Traditional British brewers are  embracing the "coolness" of craft

Traditional British brewers are embracing the "coolness" of craft

Changes are afoot in the UK's beer sector.

Many of the nation's - indeed the world's - oldest, most traditional breweries are breaking out of their comfort zone to embrace the trend for all things 'craft' and American. Beer drinkers in the UK have been turned on for some time now by the vast array of beers being produced on the other side of the Atlantic. But, it is only now that the UK's most established brewers are catching up. 

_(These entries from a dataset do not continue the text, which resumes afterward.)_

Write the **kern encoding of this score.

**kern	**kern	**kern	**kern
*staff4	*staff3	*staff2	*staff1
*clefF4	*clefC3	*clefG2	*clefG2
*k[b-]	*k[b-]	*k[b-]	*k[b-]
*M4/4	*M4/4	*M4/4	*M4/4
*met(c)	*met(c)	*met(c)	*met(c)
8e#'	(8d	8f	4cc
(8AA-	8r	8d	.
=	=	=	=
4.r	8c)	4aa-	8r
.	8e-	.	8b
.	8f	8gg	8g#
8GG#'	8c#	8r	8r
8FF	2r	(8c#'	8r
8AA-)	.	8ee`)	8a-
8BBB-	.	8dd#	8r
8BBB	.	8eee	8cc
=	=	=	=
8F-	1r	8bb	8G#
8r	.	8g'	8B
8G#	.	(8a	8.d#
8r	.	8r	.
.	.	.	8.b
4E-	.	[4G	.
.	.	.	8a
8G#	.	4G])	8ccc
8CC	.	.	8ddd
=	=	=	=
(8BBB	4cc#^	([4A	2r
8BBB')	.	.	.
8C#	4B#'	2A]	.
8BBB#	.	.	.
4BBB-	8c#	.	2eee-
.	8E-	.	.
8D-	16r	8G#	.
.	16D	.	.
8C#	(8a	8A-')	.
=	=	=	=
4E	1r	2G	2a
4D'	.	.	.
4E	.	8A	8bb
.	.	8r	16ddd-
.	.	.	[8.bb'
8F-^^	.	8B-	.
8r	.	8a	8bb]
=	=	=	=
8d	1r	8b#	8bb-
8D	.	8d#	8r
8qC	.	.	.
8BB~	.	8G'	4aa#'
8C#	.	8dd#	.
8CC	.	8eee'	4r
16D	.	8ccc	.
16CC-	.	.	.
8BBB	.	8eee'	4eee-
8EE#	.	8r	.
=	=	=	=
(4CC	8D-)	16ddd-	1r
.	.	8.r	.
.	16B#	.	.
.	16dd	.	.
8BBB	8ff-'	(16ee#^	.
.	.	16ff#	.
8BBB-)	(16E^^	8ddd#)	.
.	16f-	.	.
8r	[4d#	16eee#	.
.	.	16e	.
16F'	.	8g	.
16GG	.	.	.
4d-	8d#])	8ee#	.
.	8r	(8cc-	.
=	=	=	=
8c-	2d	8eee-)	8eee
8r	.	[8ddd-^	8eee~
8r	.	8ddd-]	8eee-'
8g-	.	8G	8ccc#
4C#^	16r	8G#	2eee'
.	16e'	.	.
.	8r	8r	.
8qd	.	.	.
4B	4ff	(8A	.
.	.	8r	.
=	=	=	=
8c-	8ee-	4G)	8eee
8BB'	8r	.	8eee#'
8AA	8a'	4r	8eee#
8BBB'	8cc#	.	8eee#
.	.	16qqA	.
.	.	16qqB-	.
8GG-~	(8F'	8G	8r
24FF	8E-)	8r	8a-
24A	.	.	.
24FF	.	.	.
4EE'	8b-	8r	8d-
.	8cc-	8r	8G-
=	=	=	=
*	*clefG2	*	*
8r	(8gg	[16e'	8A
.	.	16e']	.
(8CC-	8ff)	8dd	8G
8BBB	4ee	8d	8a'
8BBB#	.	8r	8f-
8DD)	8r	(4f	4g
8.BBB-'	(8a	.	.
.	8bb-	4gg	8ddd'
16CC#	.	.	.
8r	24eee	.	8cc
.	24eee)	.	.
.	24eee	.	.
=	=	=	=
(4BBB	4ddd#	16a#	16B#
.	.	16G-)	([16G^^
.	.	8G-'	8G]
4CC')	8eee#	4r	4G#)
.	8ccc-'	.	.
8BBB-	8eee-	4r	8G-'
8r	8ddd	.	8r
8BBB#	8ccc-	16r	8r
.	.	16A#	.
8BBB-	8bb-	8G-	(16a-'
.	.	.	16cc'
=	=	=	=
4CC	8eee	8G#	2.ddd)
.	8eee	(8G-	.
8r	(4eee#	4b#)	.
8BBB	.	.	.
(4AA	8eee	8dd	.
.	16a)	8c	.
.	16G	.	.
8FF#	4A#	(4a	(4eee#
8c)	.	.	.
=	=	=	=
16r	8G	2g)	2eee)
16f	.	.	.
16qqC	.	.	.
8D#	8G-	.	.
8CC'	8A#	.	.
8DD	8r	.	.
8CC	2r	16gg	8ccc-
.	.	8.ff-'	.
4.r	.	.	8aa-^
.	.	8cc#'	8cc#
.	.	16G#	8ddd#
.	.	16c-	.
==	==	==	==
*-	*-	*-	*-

In the last few months, there has been a plethora of launches. First it was Greene King with its Charlie Parker-inspired, US-style IPA, Yardbird, then Charles Wells released its collaboration with Delaware's Dogfish Head Brewery. After that Fuller's came along with its 'craft' lager, Frontier, then Marston's showcased its Revisionist 'craft' lager.

(The only slight reversal is news that Shepherd Neame will try to sell its Spitfire beer in the US. But, the Kent group already brews Samuel Adams under licence in the UK for Boston Beer Co.)

So, why all the activity? 

It's partly down to the direction in which drinkers' tastes are heading. Cask ale has been enjoying a renaissance for some time now in the UK, evidenced by the record number of breweries setting up in the country. Beyond this, however, the sub-category of 'speciality' or 'craft' beer has outperformed even the traditional UK cask market, with 10% volume growth in 2012.

A new generation of well-travelled British beer drinkers are, frankly, a bit bored of many traditional beers being turned out by some of these brewers. Having experienced the remarkable things that can be done with beer, hop-heavy IPAs and pale ales, the idea of supping on a slightly warm, and in comparison, flavourless, bitter, no longer appeals.

Image is also important in the race for the craft beer prize, as younger, fashion-conscious drinkers turn to the category. So, being seen supping some edgy, US-influenced brew scores more hipster points than perhaps a beer from some stuffy British brewer.

No doubt, also, the relative big boys of the UK's brewing scene are looking over their shoulders at the country's smaller players. More and more niche brewers are bagging bar space, again, as pub owners react to changing tastes.

The continued demise of more “traditional” style English pubs will have had an impact too.

The term 'craft' in itself can be seen as a slippery marketing concept, and has been the subject of a heated turf war in the US. No such controversy has yet to emerge in the UK. 

It is little wonder that the UK's family brewers are trying to catch a bit of cool. Ultimately, it's a case of adapt or die.

Some of these companies may have been around for hundreds of years, but these days tradition, increasingly, counts for quite a lot less than it once did.